Die kurdische Regionalregierung hat das entschieden, sie hat mich an dieses Gericht geschickt. Fern von der Familie zu sein ist immer schwer. Die Entscheidung lag jedoch nicht bei mir, sondern bei der Regionalregierung Kurdistans. In einem offiziellen Schreiben wurde ich auf Vorschlag des Justizministeriums von Suleimanija aufgefordert, mich für dieses Gericht bereitzustellen.

Warum haben Sie nicht abgelehnt?

Da es eine offizielle Anordnung ist, ist das nicht möglich. Es war ein Beschluss des Ministerrats von Suleimanija, des damals höchsten Exekutivgremiums.
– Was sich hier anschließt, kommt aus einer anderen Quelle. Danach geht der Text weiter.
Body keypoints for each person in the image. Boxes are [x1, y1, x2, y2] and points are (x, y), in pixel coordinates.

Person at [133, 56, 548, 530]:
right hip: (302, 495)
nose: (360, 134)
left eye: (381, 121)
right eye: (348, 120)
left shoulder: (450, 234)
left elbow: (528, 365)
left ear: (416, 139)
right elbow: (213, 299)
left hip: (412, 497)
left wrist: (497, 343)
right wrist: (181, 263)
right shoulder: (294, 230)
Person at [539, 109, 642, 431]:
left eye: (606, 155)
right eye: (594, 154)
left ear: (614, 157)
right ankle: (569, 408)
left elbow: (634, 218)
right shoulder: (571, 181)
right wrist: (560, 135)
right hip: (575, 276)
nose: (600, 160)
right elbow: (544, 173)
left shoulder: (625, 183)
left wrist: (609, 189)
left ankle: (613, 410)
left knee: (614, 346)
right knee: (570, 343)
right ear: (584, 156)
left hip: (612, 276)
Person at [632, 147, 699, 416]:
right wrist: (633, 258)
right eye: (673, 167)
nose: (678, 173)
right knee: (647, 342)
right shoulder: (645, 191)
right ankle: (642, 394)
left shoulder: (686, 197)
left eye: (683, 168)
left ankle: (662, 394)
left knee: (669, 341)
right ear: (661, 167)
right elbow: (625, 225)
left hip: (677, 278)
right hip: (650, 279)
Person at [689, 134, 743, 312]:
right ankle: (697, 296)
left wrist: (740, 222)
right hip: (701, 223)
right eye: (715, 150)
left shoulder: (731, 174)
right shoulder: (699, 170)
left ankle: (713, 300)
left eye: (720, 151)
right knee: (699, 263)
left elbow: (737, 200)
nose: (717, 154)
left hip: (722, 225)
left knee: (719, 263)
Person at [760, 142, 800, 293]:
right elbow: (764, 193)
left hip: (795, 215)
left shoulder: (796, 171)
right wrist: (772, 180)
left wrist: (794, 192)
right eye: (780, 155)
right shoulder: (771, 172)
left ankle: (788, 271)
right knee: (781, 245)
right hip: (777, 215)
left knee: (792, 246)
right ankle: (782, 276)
Die Sicherheitsauflagen für das Tribunal sind so extrem, dass die Menschen im Irak kaum die Möglichkeit haben, die Verfahren zu verfolgen. Wie wollen Sie da Vertrauen gewinnen?

Ich würde mir wünschen, dass der Gerichtssaal größer wäre und mehr Personen den Prozess verfolgen könnten. Gemäß Gesetz ist das Gericht öffentlich. Nur in ganz bestimmten Ausnahmefällen darf die Öffentlichkeit vom Verfahren ausgeschlossen werden. Soweit ich weiß, war ich der erste Richter in Suleimanija, der der Presse Zugang zu einem Prozess gewährte. Ein öffentliches Verfahren gibt auch den Richtern Rückendeckung. Denn jeder weiß dann, was im Gerichtssaal vor sich gegangen ist.
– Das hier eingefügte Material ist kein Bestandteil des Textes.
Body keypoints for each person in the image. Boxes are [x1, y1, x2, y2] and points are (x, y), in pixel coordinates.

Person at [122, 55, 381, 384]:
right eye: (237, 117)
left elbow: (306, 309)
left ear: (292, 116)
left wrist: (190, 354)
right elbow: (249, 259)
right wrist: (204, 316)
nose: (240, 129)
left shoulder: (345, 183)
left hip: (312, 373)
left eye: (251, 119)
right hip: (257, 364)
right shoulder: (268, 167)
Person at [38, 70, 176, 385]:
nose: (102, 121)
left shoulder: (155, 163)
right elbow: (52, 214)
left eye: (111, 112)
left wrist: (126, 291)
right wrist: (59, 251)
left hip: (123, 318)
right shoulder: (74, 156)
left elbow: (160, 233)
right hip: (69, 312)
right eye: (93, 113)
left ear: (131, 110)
Welche Auswirkungen sollte das Tribunal auf den Irak haben?

Ich hoffe, dass es ein Schritt hin zu einer fairen Gerichtsbarkeit ist, die sich am internationalen Recht orientiert, und dass so die Basis für eine unabhängige Justiz gelegt wird. Eine Justiz, vor der jeder Bürger, unabhängig von Stand und Ansehen, gleich ist. Dieser Gerichtshof sollte den Anstoß für die Durchsetzung der Gewaltenteilung geben.

Ein Grundstein für Demokratie?

Unbedingt. Das Gericht sollte zum Aufbau der Demokratie und vor allem zur Sicherung der Menschenrechte beitragen. Diese müssen in Zukunft fest verankert werden.